Tuesday, 14 June 2011


It is not just me that cycles to appreciate wildlife, there are signposted routes all over this part of France to show the delights of seeing wildlife on a bike. I am now in Longville-Sur-Mer, 58 bike miles north west of Rochefort.

We have now finished forest trails, albeit there was a final flourish for a few miles from Soulac to the ferry terminal at Pointe de Grave.

If I could describe the last two days, much of it was spent cycling with wildlife intersperced with rich farmland. It was all low lying much like the Somerset Levels in England. There were drainage ditches, called canals here everywhere. Where the ground was higher, it was crops and vegetables. Where lower, it was wild flower grassland grazed by charolais cattle. There are so many birds here. I am embarrased to only know a few names.
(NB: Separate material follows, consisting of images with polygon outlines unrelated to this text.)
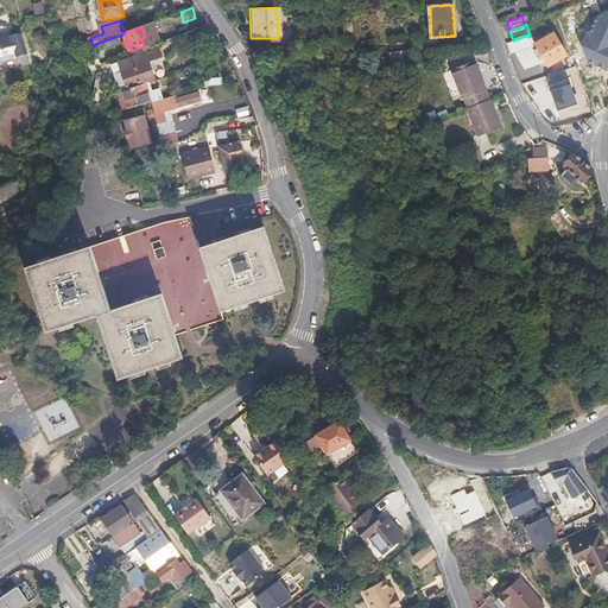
[(19,39),(16,31),(10,32),(10,36),(0,37),(0,59),(17,58),(17,56),(19,55),(20,57),(25,56),(21,48),(20,49),(17,40),(19,39)]
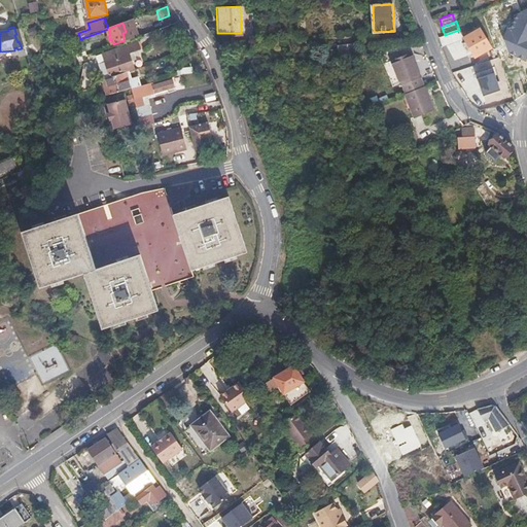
[(490,46),(480,29),(464,37),(476,56),(485,50),(484,49),(490,46)]
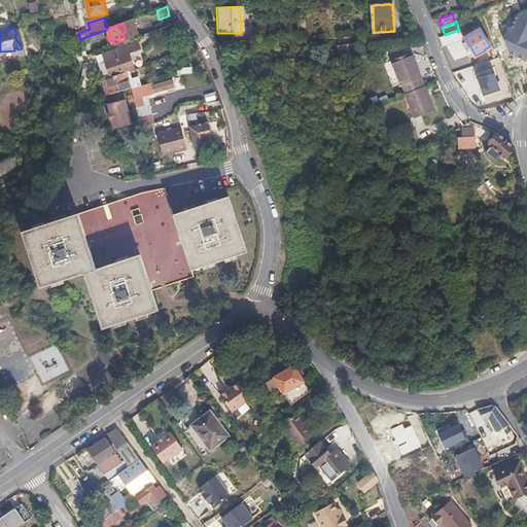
[(101,63),(106,62),(110,75),(111,76),(134,68),(129,54),(142,49),(140,41),(99,56),(101,63)]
Egrets are everywhere. Old nog, the heron, is almost as numerous. Swallows appear from nowhere in vast numbers. They enjoy the mudflats and natural landscape that exists.

Many people are out on their bikes. This gentleman is cycling around France. We spoke to a couple on a tandem who work for a company manufacturing wind and kite surfing equipment. Others are touring or shopping. Racing cyclists go past us as we are snails.
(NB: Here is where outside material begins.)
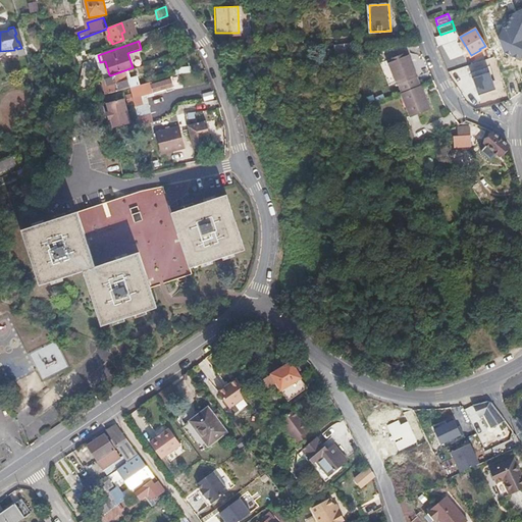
[(335,46),(336,54),(352,52),(351,44),(335,46)]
We had a happy evening exploring Rochefort, apparantly the first city in the world with a modern grid system. Although planned in 1671, or thereabouts, it happily accepts cars with its wide streets. It was the model for all american cities, the template having been taken there by Lafaytte, the intrepid French sailor who played a key role in developing North America.

Some other things that we found fascinating included the transporter bridge built in 1900 that now takes cyclists into Rochefort. I now know three transporter bridges. The others are in Middlesbrough, England and Hamburg, Germany.